___ STORED RECORDS ___

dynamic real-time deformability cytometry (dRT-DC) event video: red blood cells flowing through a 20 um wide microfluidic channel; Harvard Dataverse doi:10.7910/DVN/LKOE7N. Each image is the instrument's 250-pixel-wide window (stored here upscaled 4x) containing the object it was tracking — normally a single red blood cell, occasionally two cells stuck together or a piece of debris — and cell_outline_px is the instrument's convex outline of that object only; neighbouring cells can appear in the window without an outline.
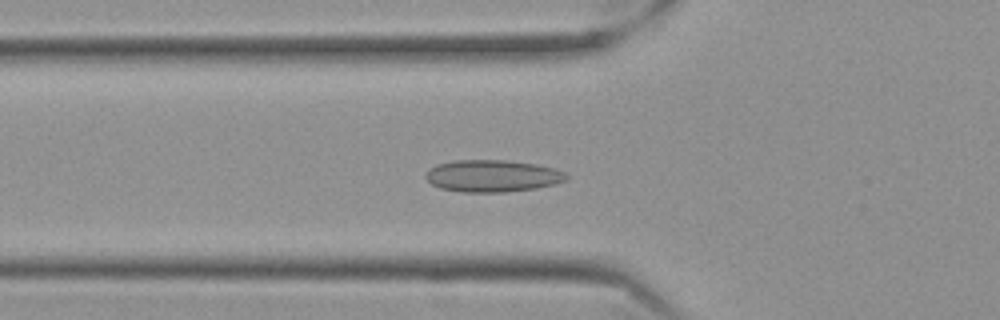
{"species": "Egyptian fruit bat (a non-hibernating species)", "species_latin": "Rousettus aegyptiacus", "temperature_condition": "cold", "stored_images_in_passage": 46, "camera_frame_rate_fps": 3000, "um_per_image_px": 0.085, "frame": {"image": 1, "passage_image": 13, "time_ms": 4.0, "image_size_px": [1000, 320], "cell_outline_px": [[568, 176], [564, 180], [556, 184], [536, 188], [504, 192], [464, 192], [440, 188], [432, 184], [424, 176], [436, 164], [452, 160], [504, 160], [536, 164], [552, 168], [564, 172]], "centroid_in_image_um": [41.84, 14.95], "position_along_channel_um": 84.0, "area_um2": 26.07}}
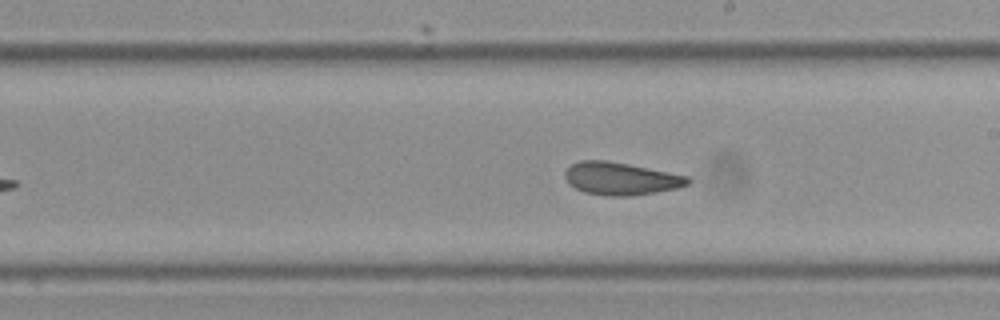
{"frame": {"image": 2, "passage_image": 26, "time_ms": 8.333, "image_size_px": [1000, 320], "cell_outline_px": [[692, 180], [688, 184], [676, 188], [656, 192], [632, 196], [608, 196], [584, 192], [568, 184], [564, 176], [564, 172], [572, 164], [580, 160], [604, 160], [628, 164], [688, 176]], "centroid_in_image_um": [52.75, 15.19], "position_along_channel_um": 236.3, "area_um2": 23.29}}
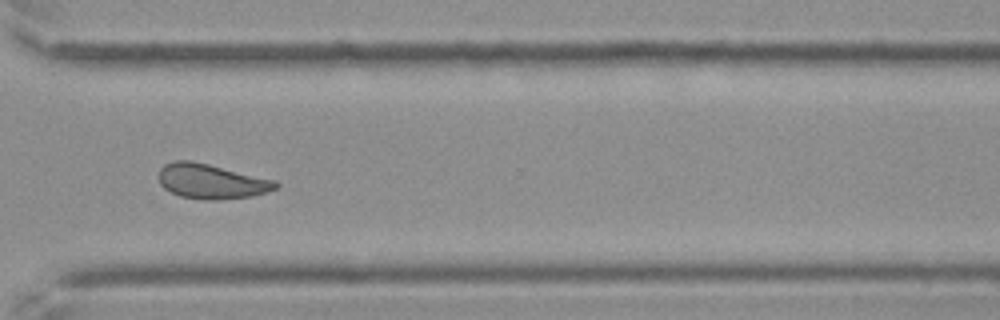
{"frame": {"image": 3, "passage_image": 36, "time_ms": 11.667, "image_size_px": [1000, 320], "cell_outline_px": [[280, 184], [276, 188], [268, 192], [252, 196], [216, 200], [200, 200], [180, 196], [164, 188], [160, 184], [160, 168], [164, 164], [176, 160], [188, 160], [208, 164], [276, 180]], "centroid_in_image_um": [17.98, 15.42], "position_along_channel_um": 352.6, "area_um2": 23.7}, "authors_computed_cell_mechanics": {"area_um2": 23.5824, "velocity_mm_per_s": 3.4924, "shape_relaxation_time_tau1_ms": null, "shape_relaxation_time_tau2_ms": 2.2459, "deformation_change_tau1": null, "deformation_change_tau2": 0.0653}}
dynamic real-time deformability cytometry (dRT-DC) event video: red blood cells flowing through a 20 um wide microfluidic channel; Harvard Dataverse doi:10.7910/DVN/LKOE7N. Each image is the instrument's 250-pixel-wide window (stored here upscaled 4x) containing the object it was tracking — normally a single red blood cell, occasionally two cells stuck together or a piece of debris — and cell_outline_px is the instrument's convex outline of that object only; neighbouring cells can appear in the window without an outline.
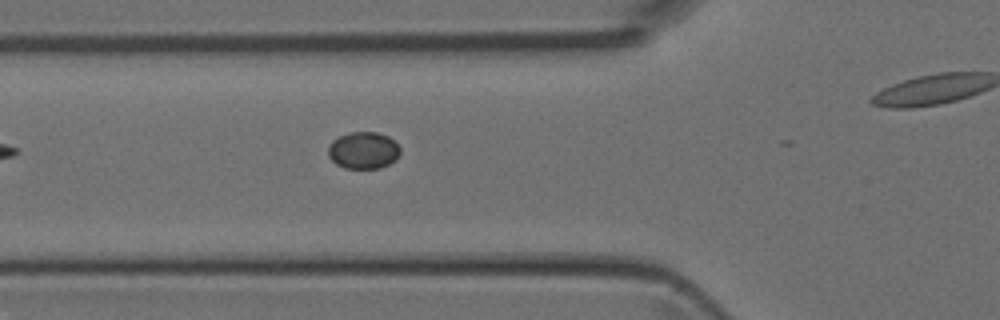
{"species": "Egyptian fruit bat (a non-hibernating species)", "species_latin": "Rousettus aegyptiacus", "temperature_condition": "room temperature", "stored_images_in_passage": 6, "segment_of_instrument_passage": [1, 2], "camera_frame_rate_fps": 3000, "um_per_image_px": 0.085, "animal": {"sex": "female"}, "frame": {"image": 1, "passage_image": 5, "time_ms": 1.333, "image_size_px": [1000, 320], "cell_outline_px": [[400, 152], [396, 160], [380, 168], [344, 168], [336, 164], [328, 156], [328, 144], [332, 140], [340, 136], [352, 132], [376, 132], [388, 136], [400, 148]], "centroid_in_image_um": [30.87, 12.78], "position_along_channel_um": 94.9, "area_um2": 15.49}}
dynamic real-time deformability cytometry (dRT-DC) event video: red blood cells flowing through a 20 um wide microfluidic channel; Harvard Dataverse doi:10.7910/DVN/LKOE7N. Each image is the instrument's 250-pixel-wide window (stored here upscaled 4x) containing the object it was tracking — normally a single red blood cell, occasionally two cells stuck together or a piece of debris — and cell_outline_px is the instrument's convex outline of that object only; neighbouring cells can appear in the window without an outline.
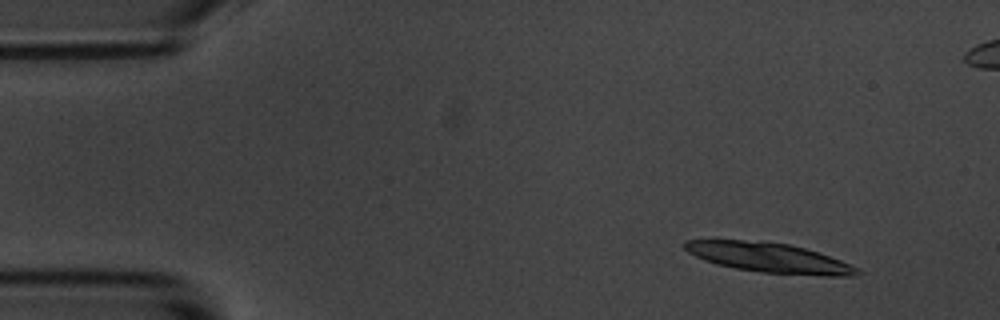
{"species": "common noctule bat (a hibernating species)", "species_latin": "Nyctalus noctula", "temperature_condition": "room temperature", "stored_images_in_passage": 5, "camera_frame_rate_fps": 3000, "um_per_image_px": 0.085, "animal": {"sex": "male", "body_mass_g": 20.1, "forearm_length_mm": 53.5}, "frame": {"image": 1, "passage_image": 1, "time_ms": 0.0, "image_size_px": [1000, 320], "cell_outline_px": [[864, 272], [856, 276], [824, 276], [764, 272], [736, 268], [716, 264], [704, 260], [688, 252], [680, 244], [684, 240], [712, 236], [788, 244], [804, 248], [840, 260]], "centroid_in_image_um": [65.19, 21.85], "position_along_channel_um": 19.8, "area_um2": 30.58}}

___

Copy every record character for character. Skip the pictures.

SOLVED EXERCISE:
dynamic real-time deformability cytometry (dRT-DC) event video: red blood cells flowing through a 20 um wide microfluidic channel; Harvard Dataverse doi:10.7910/DVN/LKOE7N. Each image is the instrument's 250-pixel-wide window (stored here upscaled 4x) containing the object it was tracking — normally a single red blood cell, occasionally two cells stuck together or a piece of debris — and cell_outline_px is the instrument's convex outline of that object only; neighbouring cells can appear in the window without an outline.
{"species": "Egyptian fruit bat (a non-hibernating species)", "species_latin": "Rousettus aegyptiacus", "temperature_condition": "cold", "stored_images_in_passage": 46, "camera_frame_rate_fps": 3000, "um_per_image_px": 0.085, "frame": {"image": 1, "passage_image": 13, "time_ms": 4.0, "image_size_px": [1000, 320], "cell_outline_px": [[568, 176], [564, 180], [556, 184], [536, 188], [504, 192], [464, 192], [440, 188], [432, 184], [424, 176], [436, 164], [452, 160], [504, 160], [536, 164], [552, 168], [564, 172]], "centroid_in_image_um": [41.84, 14.95], "position_along_channel_um": 84.0, "area_um2": 26.07}}
{"frame": {"image": 2, "passage_image": 26, "time_ms": 8.333, "image_size_px": [1000, 320], "cell_outline_px": [[692, 180], [688, 184], [676, 188], [656, 192], [632, 196], [608, 196], [584, 192], [568, 184], [564, 176], [564, 172], [572, 164], [580, 160], [604, 160], [628, 164], [688, 176]], "centroid_in_image_um": [52.75, 15.19], "position_along_channel_um": 236.3, "area_um2": 23.29}}
{"frame": {"image": 3, "passage_image": 36, "time_ms": 11.667, "image_size_px": [1000, 320], "cell_outline_px": [[280, 184], [276, 188], [268, 192], [252, 196], [216, 200], [200, 200], [180, 196], [164, 188], [160, 184], [160, 168], [164, 164], [176, 160], [188, 160], [208, 164], [276, 180]], "centroid_in_image_um": [17.98, 15.42], "position_along_channel_um": 352.6, "area_um2": 23.7}, "authors_computed_cell_mechanics": {"area_um2": 23.5824, "velocity_mm_per_s": 3.4924, "shape_relaxation_time_tau1_ms": null, "shape_relaxation_time_tau2_ms": 2.2459, "deformation_change_tau1": null, "deformation_change_tau2": 0.0653}}
dynamic real-time deformability cytometry (dRT-DC) event video: red blood cells flowing through a 20 um wide microfluidic channel; Harvard Dataverse doi:10.7910/DVN/LKOE7N. Each image is the instrument's 250-pixel-wide window (stored here upscaled 4x) containing the object it was tracking — normally a single red blood cell, occasionally two cells stuck together or a piece of debris — and cell_outline_px is the instrument's convex outline of that object only; neighbouring cells can appear in the window without an outline.
{"species": "Egyptian fruit bat (a non-hibernating species)", "species_latin": "Rousettus aegyptiacus", "temperature_condition": "room temperature", "stored_images_in_passage": 6, "segment_of_instrument_passage": [1, 2], "camera_frame_rate_fps": 3000, "um_per_image_px": 0.085, "animal": {"sex": "female"}, "frame": {"image": 1, "passage_image": 5, "time_ms": 1.333, "image_size_px": [1000, 320], "cell_outline_px": [[400, 152], [396, 160], [380, 168], [344, 168], [336, 164], [328, 156], [328, 144], [332, 140], [340, 136], [352, 132], [376, 132], [388, 136], [400, 148]], "centroid_in_image_um": [30.87, 12.78], "position_along_channel_um": 94.9, "area_um2": 15.49}}
dynamic real-time deformability cytometry (dRT-DC) event video: red blood cells flowing through a 20 um wide microfluidic channel; Harvard Dataverse doi:10.7910/DVN/LKOE7N. Each image is the instrument's 250-pixel-wide window (stored here upscaled 4x) containing the object it was tracking — normally a single red blood cell, occasionally two cells stuck together or a piece of debris — and cell_outline_px is the instrument's convex outline of that object only; neighbouring cells can appear in the window without an outline.
{"species": "common noctule bat (a hibernating species)", "species_latin": "Nyctalus noctula", "temperature_condition": "room temperature", "stored_images_in_passage": 5, "camera_frame_rate_fps": 3000, "um_per_image_px": 0.085, "animal": {"sex": "male", "body_mass_g": 20.1, "forearm_length_mm": 53.5}, "frame": {"image": 1, "passage_image": 1, "time_ms": 0.0, "image_size_px": [1000, 320], "cell_outline_px": [[864, 272], [856, 276], [824, 276], [764, 272], [736, 268], [716, 264], [704, 260], [688, 252], [680, 244], [684, 240], [712, 236], [788, 244], [804, 248], [840, 260]], "centroid_in_image_um": [65.19, 21.85], "position_along_channel_um": 19.8, "area_um2": 30.58}}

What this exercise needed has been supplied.